Data records -

• • •

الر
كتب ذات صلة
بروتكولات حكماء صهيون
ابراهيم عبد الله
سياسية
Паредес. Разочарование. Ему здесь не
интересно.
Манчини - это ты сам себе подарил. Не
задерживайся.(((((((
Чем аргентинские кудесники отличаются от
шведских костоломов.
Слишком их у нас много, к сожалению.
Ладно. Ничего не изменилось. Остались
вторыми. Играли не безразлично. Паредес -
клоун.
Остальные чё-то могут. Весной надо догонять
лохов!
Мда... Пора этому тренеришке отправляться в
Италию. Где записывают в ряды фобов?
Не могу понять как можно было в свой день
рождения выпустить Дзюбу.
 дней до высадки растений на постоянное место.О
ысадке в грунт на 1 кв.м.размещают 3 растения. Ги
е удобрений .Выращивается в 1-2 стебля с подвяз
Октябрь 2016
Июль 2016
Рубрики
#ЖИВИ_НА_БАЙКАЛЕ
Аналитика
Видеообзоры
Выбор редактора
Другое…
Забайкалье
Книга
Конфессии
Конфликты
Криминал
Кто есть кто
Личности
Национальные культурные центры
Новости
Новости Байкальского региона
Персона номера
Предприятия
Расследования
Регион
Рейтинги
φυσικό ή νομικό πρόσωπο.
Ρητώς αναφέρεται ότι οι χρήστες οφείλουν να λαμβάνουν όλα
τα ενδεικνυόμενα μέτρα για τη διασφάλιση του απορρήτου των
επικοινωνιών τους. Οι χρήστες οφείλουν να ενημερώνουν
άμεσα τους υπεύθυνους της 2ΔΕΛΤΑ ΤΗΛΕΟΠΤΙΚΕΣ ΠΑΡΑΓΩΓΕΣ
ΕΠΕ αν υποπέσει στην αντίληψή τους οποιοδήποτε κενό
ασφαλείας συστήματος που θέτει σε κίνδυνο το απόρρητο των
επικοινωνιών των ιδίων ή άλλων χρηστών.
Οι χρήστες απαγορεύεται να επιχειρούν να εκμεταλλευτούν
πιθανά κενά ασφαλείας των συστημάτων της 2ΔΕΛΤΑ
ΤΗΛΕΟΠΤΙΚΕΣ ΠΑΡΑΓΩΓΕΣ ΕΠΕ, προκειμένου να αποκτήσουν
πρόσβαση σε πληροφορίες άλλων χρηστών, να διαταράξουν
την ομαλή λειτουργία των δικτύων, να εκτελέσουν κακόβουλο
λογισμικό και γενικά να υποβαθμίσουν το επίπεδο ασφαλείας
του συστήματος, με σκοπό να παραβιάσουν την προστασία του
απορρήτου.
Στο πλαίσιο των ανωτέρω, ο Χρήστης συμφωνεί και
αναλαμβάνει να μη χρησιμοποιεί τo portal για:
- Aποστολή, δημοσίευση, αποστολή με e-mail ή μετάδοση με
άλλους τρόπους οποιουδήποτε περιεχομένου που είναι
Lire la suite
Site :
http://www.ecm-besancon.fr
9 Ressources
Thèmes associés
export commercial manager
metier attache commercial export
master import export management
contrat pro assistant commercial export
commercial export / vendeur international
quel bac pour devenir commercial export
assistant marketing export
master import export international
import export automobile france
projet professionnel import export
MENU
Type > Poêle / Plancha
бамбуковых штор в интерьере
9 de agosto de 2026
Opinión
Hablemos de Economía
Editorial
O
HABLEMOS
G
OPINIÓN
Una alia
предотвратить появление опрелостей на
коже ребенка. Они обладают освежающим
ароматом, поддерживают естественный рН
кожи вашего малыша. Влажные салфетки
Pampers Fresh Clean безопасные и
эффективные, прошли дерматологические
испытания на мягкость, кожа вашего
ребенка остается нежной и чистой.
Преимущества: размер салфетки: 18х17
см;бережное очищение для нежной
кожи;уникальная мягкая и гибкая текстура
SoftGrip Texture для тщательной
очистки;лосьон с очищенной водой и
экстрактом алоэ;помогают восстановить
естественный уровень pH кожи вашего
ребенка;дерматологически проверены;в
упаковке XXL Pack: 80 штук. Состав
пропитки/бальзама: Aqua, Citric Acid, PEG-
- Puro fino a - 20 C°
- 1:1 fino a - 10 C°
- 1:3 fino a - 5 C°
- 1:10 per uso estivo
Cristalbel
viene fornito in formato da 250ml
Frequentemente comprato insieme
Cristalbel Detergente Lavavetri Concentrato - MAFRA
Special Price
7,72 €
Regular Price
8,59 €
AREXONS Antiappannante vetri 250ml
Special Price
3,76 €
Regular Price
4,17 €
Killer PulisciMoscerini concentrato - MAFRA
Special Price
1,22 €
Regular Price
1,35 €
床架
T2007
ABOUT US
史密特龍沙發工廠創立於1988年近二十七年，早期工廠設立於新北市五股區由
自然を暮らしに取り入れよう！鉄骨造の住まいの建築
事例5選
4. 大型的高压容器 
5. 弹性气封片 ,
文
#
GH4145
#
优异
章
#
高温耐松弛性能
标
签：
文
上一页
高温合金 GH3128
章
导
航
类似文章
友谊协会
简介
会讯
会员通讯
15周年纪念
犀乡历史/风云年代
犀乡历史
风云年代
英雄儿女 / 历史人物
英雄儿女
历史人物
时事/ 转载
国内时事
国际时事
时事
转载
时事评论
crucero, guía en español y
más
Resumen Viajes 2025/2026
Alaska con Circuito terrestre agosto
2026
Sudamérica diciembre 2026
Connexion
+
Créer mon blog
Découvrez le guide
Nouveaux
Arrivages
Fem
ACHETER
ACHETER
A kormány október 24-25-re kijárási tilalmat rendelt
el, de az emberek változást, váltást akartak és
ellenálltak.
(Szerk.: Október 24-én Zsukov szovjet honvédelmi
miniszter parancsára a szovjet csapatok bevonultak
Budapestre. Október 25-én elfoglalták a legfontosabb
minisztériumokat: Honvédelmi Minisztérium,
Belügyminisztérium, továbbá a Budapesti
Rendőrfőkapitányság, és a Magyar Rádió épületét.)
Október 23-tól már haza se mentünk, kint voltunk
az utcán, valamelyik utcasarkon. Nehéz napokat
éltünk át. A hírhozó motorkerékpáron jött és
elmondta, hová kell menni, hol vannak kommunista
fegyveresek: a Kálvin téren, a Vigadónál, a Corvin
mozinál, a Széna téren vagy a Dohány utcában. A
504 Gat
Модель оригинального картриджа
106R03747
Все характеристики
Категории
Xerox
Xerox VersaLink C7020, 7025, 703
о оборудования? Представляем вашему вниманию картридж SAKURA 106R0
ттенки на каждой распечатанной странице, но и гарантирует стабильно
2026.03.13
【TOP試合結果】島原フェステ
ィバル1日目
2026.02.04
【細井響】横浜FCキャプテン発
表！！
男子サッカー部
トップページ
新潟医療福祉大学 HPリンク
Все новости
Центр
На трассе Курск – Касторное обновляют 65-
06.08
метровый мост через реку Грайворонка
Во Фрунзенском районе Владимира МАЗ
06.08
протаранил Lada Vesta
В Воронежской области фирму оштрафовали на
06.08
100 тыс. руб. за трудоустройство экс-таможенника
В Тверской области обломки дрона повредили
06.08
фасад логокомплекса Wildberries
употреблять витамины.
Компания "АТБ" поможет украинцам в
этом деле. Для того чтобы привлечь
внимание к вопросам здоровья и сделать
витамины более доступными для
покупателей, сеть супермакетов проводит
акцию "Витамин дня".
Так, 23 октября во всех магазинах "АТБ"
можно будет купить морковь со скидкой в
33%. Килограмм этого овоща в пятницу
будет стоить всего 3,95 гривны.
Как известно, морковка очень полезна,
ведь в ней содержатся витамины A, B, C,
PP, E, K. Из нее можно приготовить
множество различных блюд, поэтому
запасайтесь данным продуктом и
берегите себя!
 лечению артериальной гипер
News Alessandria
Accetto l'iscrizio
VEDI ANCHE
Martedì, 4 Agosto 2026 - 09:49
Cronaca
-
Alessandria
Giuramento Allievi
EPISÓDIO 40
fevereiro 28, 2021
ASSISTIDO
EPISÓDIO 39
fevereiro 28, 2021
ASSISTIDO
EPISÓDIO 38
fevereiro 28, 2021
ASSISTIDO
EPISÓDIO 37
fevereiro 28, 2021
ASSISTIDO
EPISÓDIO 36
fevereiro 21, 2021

• • •

Set down, exactly as written, each line of the data from its opening line through the one containing "шведских костоломов.". Output nothing more.

Answer to this problem -
الر
كتب ذات صلة
بروتكولات حكماء صهيون
ابراهيم عبد الله
سياسية
Паредес. Разочарование. Ему здесь не
интересно.
Манчини - это ты сам себе подарил. Не
задерживайся.(((((((
Чем аргентинские кудесники отличаются от
шведских костоломов.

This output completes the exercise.